● ENTRIES PROVIDED:

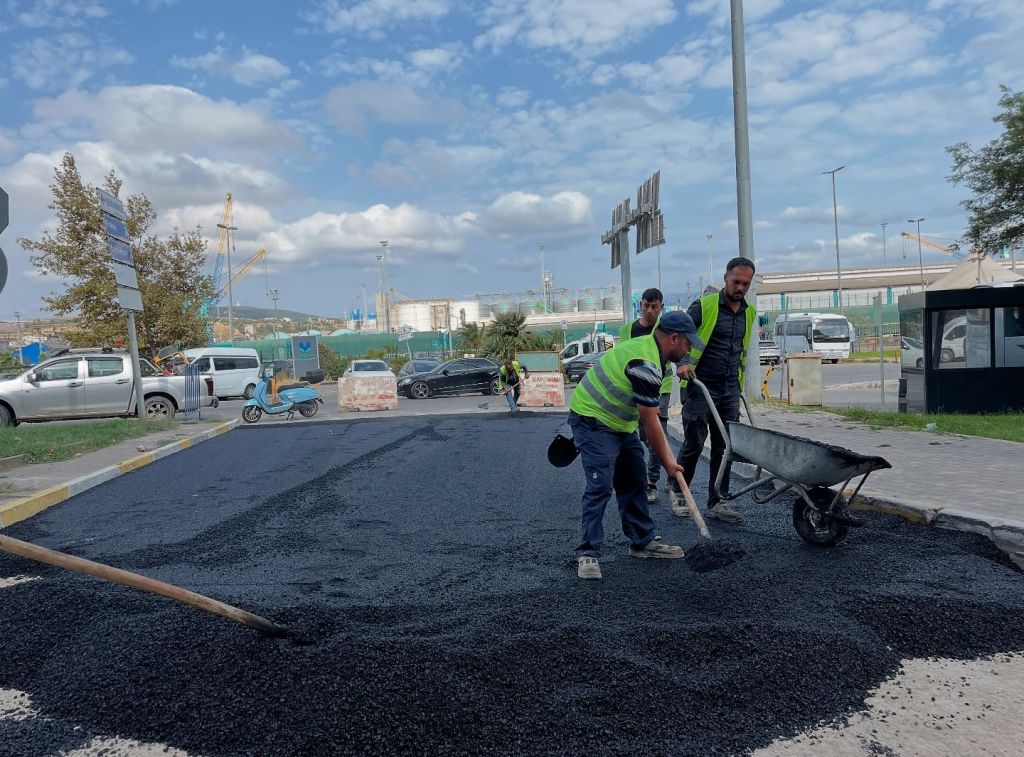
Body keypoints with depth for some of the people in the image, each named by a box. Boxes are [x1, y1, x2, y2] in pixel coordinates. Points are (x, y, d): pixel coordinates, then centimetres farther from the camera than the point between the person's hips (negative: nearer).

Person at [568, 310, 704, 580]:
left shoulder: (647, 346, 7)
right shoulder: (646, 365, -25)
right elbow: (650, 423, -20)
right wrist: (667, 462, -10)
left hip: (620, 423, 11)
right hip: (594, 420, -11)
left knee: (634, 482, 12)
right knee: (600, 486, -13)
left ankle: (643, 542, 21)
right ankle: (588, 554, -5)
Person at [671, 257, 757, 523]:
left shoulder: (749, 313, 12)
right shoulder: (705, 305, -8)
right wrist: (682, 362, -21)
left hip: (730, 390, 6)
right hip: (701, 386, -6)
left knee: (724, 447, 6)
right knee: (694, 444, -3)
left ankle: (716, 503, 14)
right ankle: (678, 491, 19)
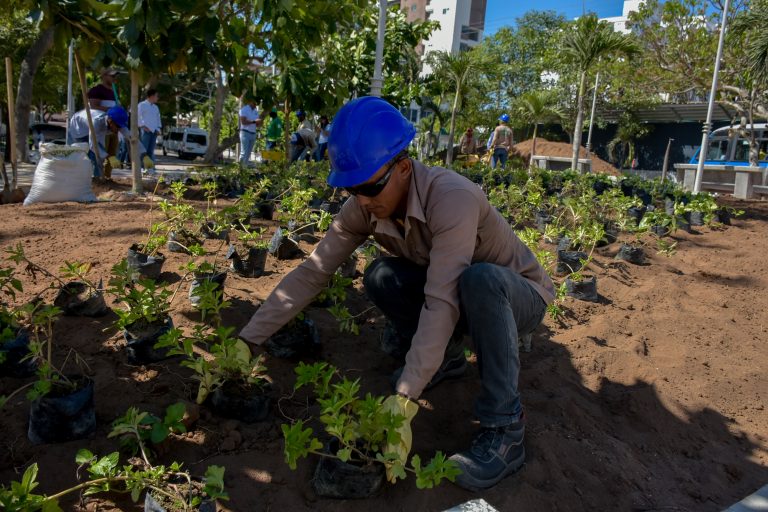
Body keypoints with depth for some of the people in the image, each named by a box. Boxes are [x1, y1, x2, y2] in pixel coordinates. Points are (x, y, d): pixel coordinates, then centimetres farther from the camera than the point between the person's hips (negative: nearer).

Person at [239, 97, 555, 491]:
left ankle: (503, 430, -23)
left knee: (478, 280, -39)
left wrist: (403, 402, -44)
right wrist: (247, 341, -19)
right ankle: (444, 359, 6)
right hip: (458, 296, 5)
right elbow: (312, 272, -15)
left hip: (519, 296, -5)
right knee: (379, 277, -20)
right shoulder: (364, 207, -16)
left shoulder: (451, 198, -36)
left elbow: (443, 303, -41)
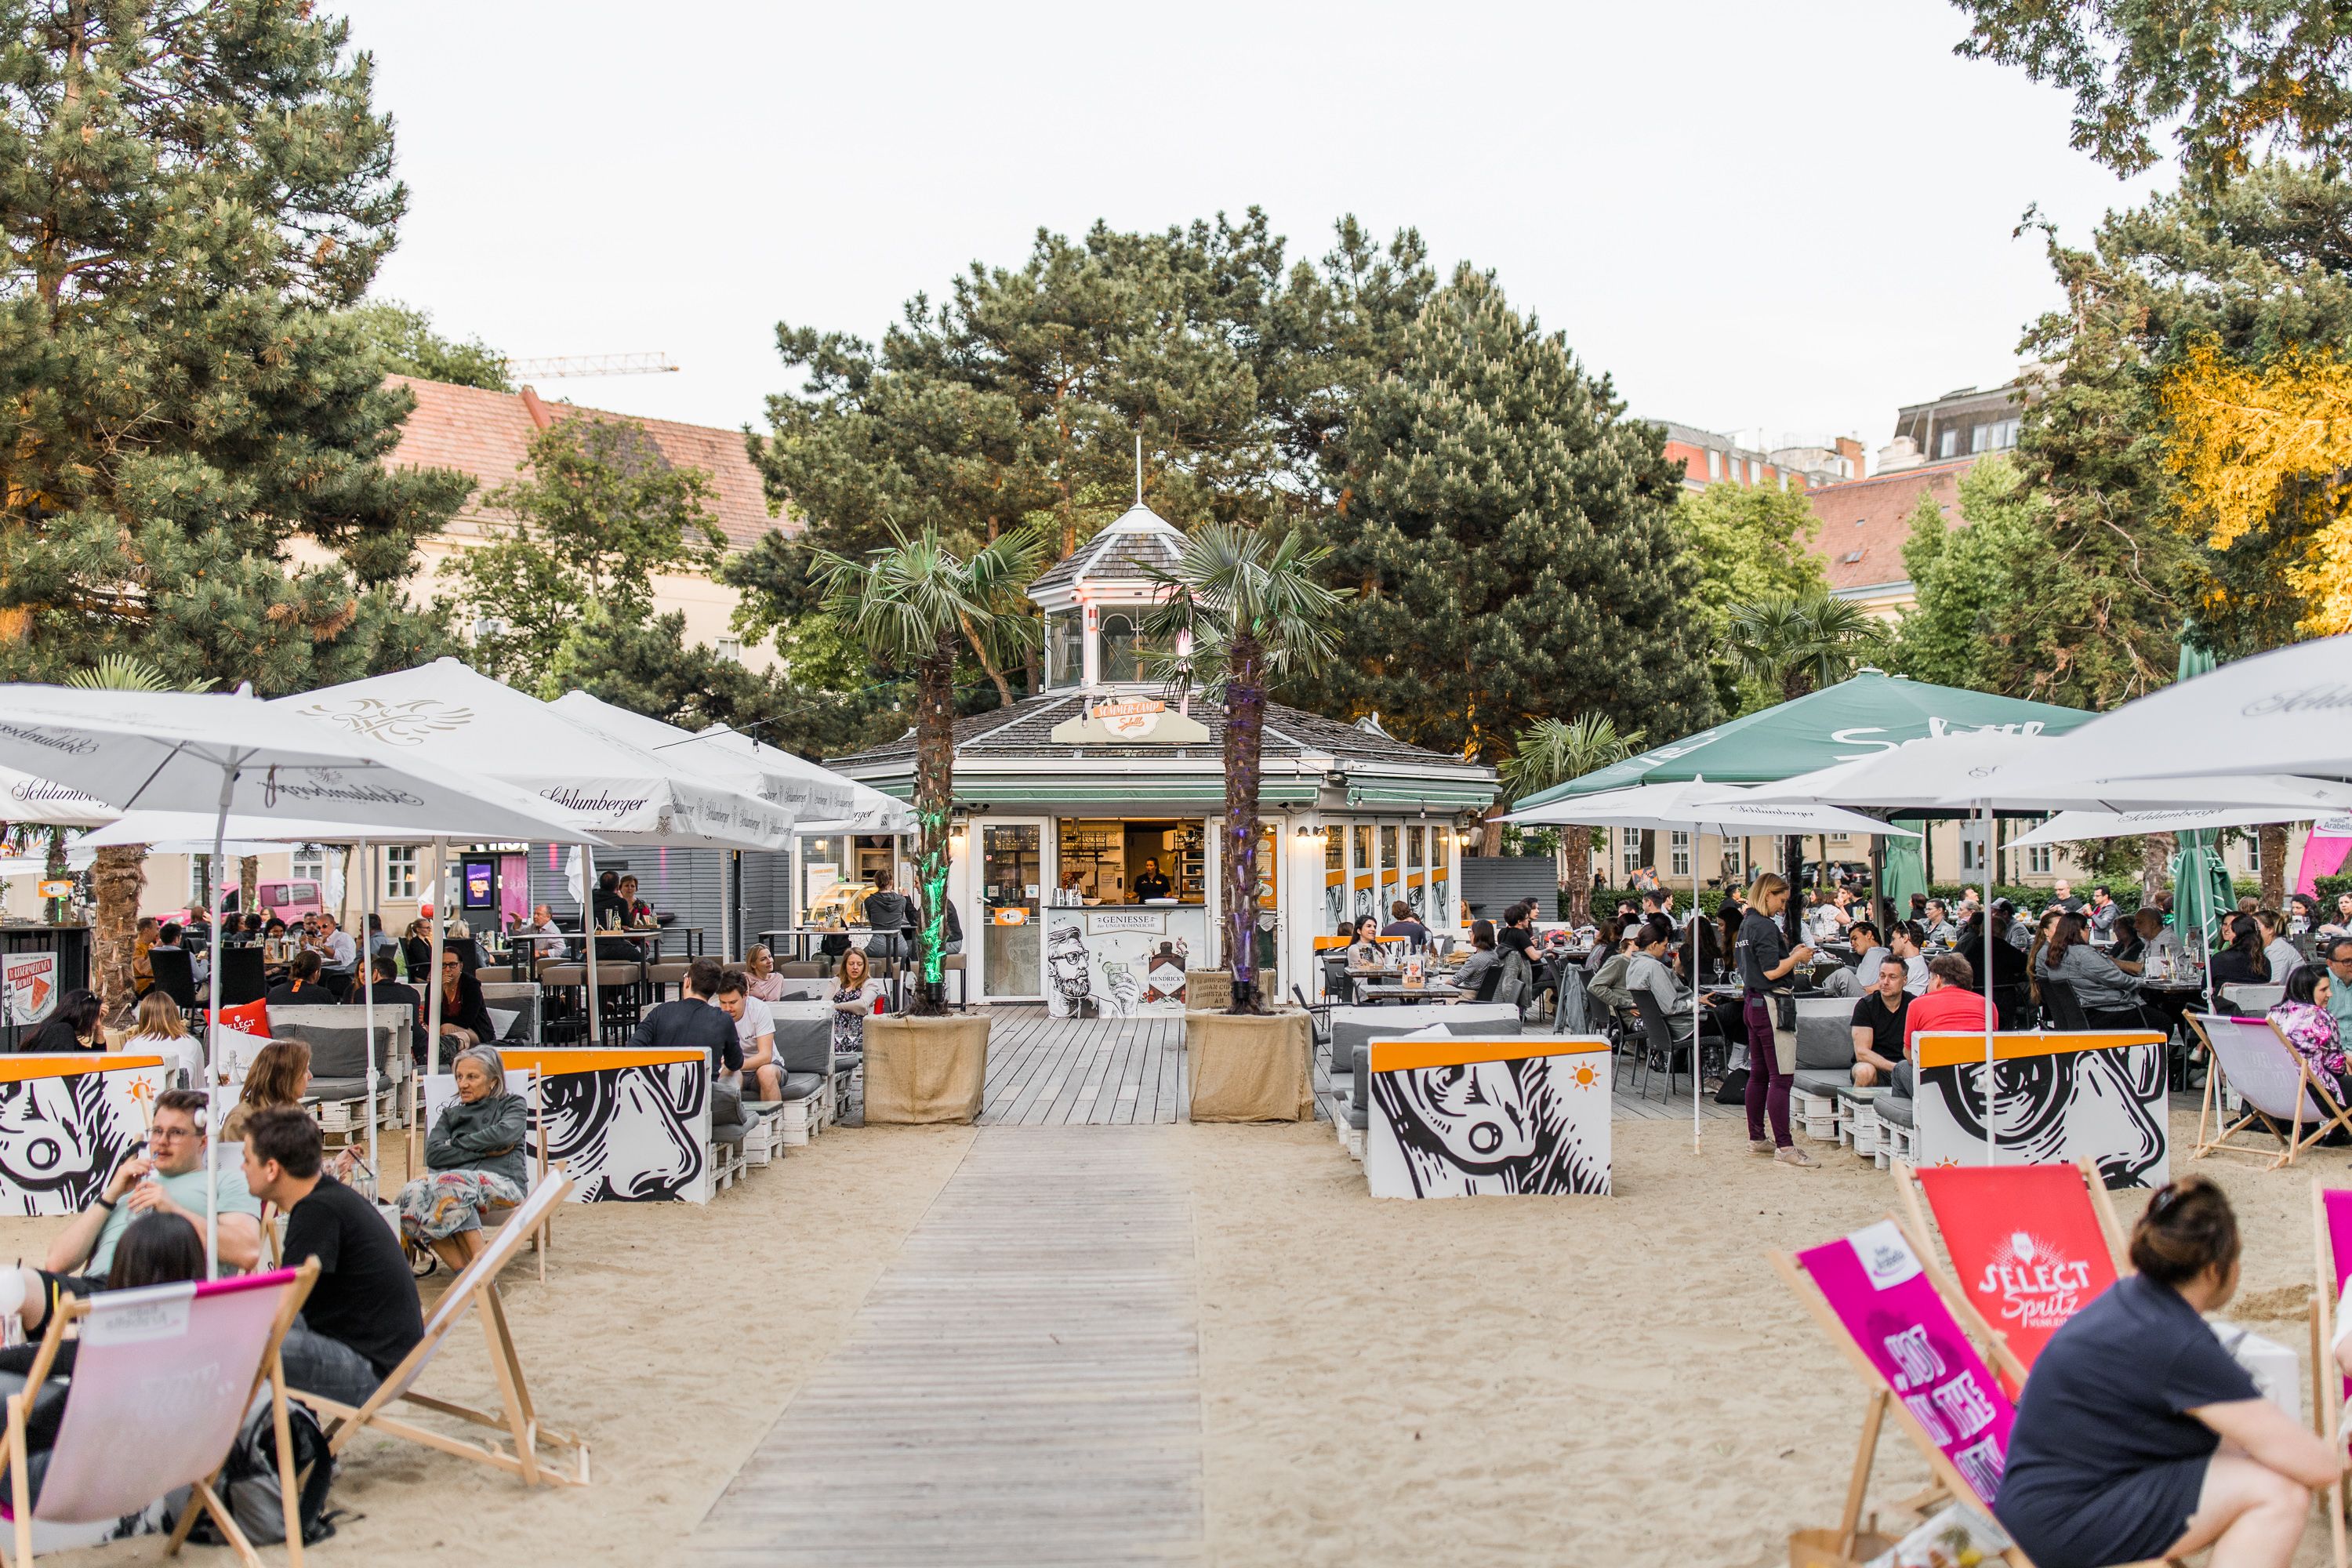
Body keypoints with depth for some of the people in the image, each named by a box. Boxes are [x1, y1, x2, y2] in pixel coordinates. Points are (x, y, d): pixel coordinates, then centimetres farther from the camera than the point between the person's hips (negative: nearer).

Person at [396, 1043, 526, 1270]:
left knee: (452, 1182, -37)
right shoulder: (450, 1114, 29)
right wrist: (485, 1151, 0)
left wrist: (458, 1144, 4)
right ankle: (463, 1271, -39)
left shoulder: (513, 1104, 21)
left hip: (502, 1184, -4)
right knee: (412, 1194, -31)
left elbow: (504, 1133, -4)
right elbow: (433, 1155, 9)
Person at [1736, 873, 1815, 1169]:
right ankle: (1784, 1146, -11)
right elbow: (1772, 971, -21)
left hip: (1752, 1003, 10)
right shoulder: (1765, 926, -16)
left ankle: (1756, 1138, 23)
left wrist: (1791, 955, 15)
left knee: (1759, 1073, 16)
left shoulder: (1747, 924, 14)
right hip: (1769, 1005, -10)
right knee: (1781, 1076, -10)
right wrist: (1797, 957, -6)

● AIM OF THE TASK: Pick out every line in the entries above that contains the word "ankle" and copy each one as it appears.

● RESULT BELOW:
left ankle: (643, 542, 21)
right ankle: (588, 554, -5)
left ankle: (716, 503, 14)
right ankle: (678, 491, 19)
left ankle: (503, 430, -23)
right ankle: (444, 359, 6)
right ankle: (463, 1271, -39)
right ankle: (1784, 1146, -11)
left ankle: (1756, 1138, 23)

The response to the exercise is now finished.